AI agents don't fail like traditional apps. They hallucinate, loop, burn tokens, and make unpredictable tool calls that standard monitoring was never designed to capture. Traditional APM tools show HTTP status codes and latency, but they miss the AI-specific failures that matter: prompt injection attempts, evaluation score degradation, and tool-calling loops.
This guide explains the key considerations for full-stack monitoring AI web agents, exploring both best practices and practical examples using OpenLit, OpenTelemetry and Elastic. Specifically we'll cover monitoring an example web travel planner located in this example repo.
Why is AI agent observability different?
The aim of traditional monitoring is to detect and alert on failures, performance issues, inefficiencies and resource bottlenecks. Monitoring AI agents still adheres to this common goal, but there are several differences that must be considered:
- AI models are probabilistic, meaning that the same input can lead to different outputs. This makes it hard to define and monitor success based on a single correct answer.

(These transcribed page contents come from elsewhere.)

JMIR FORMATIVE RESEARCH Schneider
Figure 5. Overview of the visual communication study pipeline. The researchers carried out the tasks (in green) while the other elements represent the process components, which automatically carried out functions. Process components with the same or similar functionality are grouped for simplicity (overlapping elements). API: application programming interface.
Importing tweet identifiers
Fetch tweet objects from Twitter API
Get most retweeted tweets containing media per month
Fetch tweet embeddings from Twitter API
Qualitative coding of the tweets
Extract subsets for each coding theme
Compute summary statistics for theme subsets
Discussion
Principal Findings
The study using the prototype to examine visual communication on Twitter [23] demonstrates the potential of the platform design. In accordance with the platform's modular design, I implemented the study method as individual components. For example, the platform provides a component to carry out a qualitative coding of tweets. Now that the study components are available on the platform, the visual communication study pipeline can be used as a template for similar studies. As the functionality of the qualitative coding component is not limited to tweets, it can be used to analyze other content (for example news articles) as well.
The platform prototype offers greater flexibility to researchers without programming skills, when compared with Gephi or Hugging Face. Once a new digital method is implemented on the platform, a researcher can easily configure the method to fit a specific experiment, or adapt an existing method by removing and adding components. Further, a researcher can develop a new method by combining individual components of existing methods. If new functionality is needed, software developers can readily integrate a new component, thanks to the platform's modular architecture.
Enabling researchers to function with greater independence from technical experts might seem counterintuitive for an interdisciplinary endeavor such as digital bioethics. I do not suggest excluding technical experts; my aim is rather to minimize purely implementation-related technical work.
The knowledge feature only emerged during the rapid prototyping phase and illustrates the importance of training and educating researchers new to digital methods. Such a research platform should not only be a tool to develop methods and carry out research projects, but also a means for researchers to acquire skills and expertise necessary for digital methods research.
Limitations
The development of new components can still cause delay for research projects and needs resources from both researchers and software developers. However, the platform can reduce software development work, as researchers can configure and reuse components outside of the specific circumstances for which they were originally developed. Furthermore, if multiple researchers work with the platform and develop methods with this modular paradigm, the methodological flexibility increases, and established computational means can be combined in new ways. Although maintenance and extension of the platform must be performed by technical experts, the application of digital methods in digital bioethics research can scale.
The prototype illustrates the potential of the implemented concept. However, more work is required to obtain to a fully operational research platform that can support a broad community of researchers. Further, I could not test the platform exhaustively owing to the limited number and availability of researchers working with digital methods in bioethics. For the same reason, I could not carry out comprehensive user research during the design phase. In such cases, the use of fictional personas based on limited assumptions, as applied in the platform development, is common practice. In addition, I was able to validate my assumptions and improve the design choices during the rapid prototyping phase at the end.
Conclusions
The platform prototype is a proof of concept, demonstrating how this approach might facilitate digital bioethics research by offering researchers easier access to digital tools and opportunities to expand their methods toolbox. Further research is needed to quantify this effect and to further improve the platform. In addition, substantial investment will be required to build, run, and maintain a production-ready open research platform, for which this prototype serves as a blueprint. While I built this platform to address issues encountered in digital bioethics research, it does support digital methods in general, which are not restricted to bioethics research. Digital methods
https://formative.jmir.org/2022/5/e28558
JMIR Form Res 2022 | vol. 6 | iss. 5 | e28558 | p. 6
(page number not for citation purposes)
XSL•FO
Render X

- AI systems can appear to function correctly on the surface, but their outputs may be suspect, incorrect, or biased without a way to immediately detect it. Telemetry must therefore be able to capture hidden capabilities such as tool call executions for SREs to scrutinize.
- The dynamic and evolving nature of LLMs can mean that their behavior can change dramatically between updates and versions due to changes in data, embeddings, or prompts. This means monitoring and pre-production evaluation when upgrading is vitally important for performance continuity.

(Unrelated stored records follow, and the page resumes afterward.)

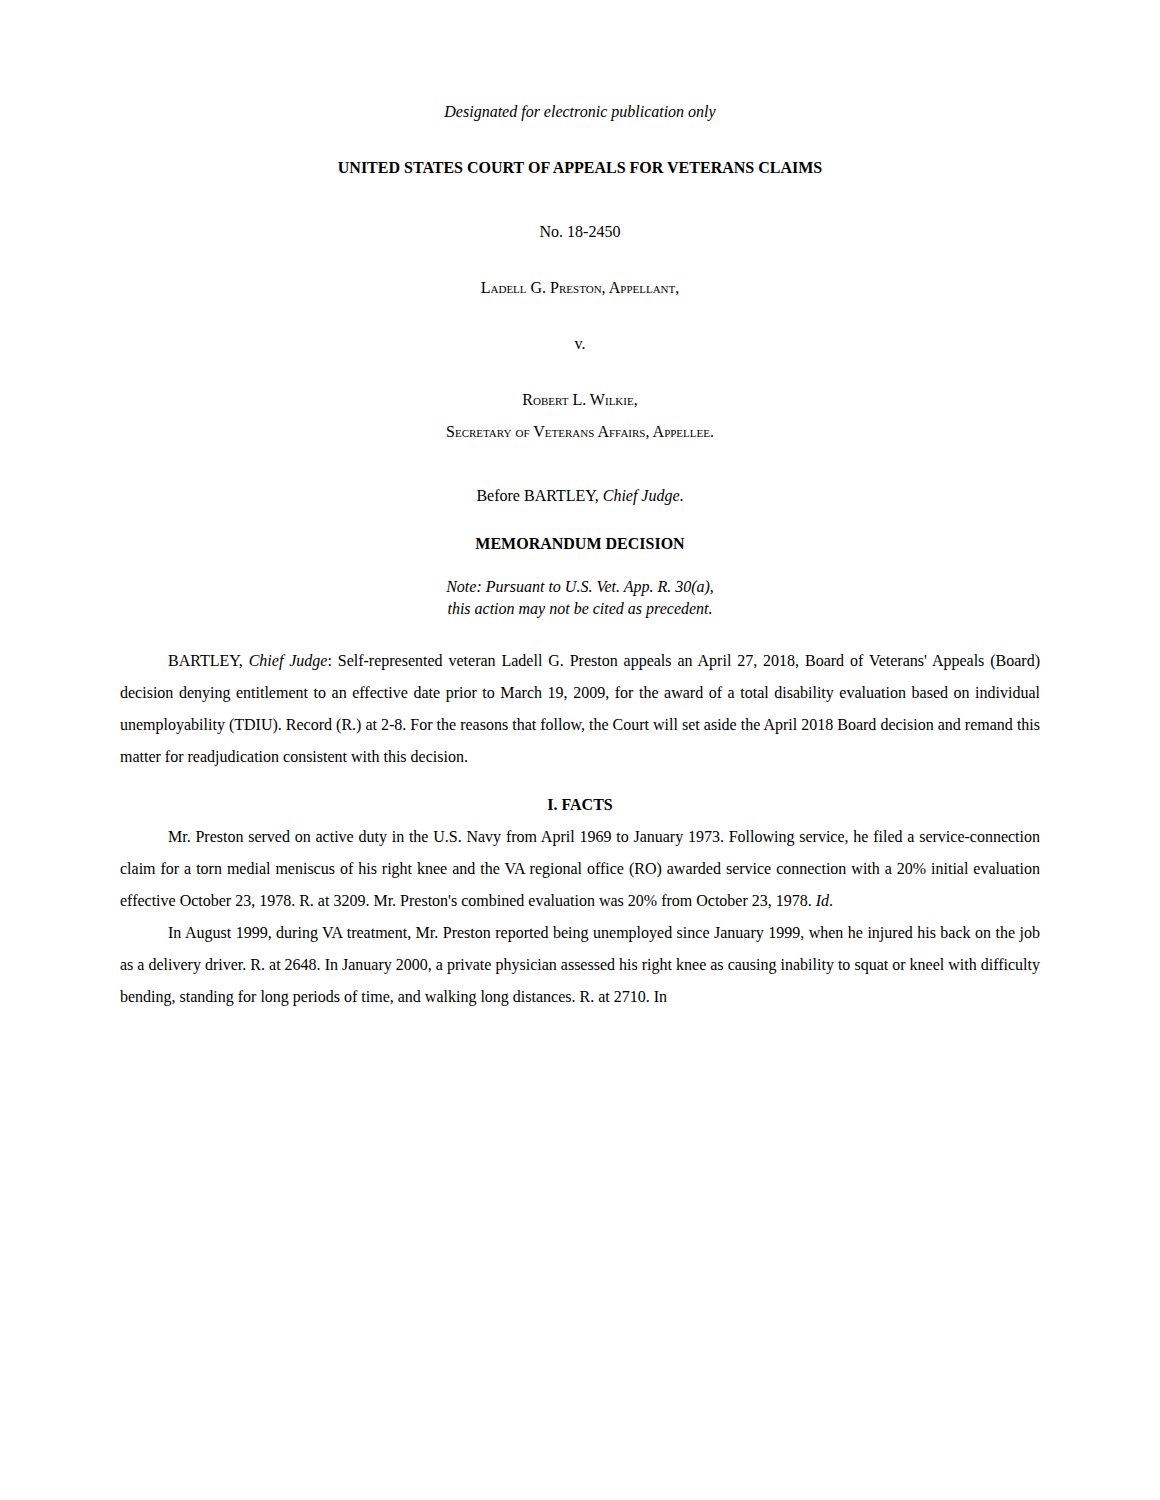Designated for electronic publication only
UNITED STATES COURT OF APPEALS FOR VETERANS CLAIMS
No. 18-2450
Ladell G. Preston, Appellant,
v.
Robert L. Wilkie,
Secretary of Veterans Affairs, Appellee.
Before BARTLEY, Chief Judge.
MEMORANDUM DECISION
Note: Pursuant to U.S. Vet. App. R. 30(a),
this action may not be cited as precedent.
BARTLEY, Chief Judge: Self-represented veteran Ladell G. Preston appeals an April 27, 2018, Board of Veterans' Appeals (Board) decision denying entitlement to an effective date prior to March 19, 2009, for the award of a total disability evaluation based on individual unemployability (TDIU). Record (R.) at 2-8. For the reasons that follow, the Court will set aside the April 2018 Board decision and remand this matter for readjudication consistent with this decision.
I. FACTS
Mr. Preston served on active duty in the U.S. Navy from April 1969 to January 1973. Following service, he filed a service-connection claim for a torn medial meniscus of his right knee and the VA regional office (RO) awarded service connection with a 20% initial evaluation effective October 23, 1978. R. at 3209. Mr. Preston's combined evaluation was 20% from October 23, 1978. Id.
In August 1999, during VA treatment, Mr. Preston reported being unemployed since January 1999, when he injured his back on the job as a delivery driver. R. at 2648. In January 2000, a private physician assessed his right knee as causing inability to squat or kneel with difficulty bending, standing for long periods of time, and walking long distances. R. at 2710. In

- Models are black boxes. For this reason it's often difficult to understand why an AI made a particular decision. This makes troubleshooting harder compared to systems with clear, explicit logic.
- Beyond traditional metrics, AI output must be monitored for issues like hallucinations (generating false information), toxicity, and bias, which can damage user trust and lead to reputational harm.
- Contextual performance of an AI system can vary greatly depending on the context, including user interaction. Capturing user prompts and telemetry helps establish a complete picture of system performance.
- From a security perspective, AI agents can be vulnerable to adversarial attacks including data poisoning and obfuscation. Monitoring for unusual behavioral patterns and prompts is crucial to detect and mitigate these threats.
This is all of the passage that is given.